CB columnist and award-winning current affairs TV producer, journalist and author Steve Haywood should be in favour of blacking – but is he?
Years ago, we owned an amateur-built boat in the Springer style: a tribute boat, I called it.
Except that where Springers were robust, no-nonsense craft with straight(ish) sides, this was a frail creature, so light that in a good wind it bobbed around on the water like a balloon.
It was built – hull and superstructure – in what was then termed 10 Gauge steel. From new, this came out at a little over 3.5mm. But this boat wasn’t new. Believe me, when you have a boat with steel you suspect of being THAT thin, you look after it.
We used to take it out of the water every couple of years, which is common now, but it was unusual in those days when the only steel boats around were former working boats, either cut down to see out their last years as hire boats, or bought by over-eager enthusiasts who didn’t quite know what they’d let themselves in for.
When we were in dock, we’d pamper the steel with lavish attention. But I was never satisfied. What about the bottom, I kept asking? What about the steel underneath? On the baseplate?
For my pains, I was laughed at. Steel baseplates didn’t rust, I was told by the experts. They were underwater – they didn’t need blacking.
I was never persuaded by this consensus wisdom and one year, in Tooley’s in Banbury, I let the boat down on railway sleepers stacked high enough to let me slide underneath on the wet dock floor.
There I found a series of small sludge smudges. I poked them with an old screwdriver and some were firm. However, the bright steel beneath betrayed the unmistakable sign of electrolysis corrosion. And most were completely rotten.
The fact was, the baseplate was disintegrating. One good scrape over a supermarket trolley and it’d have been ripped to shreds.
I mention this because you’d think that, after an experience like this, I’d be in favour of the facility being offered nowadays to black baseplates. I’d be in favour of a ‘better safe than sorry’ policy of checking out any steel on a boat before it begins to cause trouble.

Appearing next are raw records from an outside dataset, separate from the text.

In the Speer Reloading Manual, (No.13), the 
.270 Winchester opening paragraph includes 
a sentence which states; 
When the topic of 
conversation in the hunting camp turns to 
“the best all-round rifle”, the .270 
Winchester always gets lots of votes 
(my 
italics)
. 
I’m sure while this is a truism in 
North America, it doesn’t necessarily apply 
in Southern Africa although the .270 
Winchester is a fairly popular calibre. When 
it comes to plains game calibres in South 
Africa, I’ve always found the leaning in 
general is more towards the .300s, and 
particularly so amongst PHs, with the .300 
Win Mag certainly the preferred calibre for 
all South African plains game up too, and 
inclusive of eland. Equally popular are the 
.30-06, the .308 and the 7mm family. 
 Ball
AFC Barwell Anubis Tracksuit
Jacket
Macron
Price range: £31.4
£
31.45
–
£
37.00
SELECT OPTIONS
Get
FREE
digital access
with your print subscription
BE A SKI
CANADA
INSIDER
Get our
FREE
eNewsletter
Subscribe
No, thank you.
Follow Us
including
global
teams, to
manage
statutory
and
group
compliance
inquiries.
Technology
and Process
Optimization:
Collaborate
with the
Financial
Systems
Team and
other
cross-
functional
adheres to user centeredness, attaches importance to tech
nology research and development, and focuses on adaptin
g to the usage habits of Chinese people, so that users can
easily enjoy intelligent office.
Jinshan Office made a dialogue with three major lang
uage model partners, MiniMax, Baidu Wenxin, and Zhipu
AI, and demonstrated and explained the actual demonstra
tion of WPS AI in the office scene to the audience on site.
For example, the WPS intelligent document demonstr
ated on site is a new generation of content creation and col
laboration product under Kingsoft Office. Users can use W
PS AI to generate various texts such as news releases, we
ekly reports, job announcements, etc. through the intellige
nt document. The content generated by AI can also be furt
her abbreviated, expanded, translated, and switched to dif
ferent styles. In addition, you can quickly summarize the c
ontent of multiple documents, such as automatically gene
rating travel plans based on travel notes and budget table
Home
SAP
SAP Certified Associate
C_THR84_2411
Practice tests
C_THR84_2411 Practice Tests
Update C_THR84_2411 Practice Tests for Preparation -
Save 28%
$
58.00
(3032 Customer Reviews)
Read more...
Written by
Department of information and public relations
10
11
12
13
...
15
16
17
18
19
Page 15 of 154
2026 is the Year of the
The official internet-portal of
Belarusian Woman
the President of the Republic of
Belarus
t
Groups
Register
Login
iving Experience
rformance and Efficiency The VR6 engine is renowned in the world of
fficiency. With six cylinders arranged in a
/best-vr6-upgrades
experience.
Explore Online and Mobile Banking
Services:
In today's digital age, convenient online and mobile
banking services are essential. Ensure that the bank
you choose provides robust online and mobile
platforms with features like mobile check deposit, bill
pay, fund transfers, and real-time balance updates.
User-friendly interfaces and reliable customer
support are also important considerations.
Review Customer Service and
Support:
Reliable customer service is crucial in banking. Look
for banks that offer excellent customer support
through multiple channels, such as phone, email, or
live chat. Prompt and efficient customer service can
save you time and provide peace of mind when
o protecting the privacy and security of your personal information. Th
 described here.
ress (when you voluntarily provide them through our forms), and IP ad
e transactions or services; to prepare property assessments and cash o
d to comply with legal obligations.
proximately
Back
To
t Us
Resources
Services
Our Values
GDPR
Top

But I’m not. In fact, I’m sceptical of blacking baseplates and I fear that if it catches on, the insurance companies will be demanding it as a matter of course, and we boat owners will be faced with additional costs on top of already high docking fees.
Of course, I can see the sense in checking out the bottom of historic craft such as the 100-year-old Dutch barge I was looking at recently, which had been overplated on overplating many times in its long life.
And I can see the sense, too, in checking the baseplate of newer narrowboats where visible corrosion along the hull might indicate that cheap steel has been used.
But checking out EVERY baseplate of EVERY boat? As a matter of course? Modern baseplates are 10mm minimum, while many are much thicker.
They’d last for years even if they were dropped in the road – which they often are when the road’s dug up. The use of regularly replaced anodes to prevent electrolysis problems like the ones we had is commonplace too.
And canals simply don’t demand as much of boat bottoms as they used to. Believe it or not, they are deeper than they were in the 1970s and 80s.
And cleaner, too. I can barely remember the last time I had a good teeth-raking scrape over a junked bike…
What’s being sold here, I fear, is not reassurance about the state of the steel, but just plain reassurance. A newbie owner who’s shelled out thousands for a boat is vulnerable to any amount of insidious pressure on how to handle and maintain it.
But blacking baseplates is simply not necessary and frankly, they’d be better keeping their eyes on their gas lockers and under their rear decks, which, as any boatyard will attest, are far more susceptible to corrosion.
Besides, if the worst comes to the worst with a baseplate, you can always weld on another. That’s what we did with our old Springer. And it was still afloat 20 years later.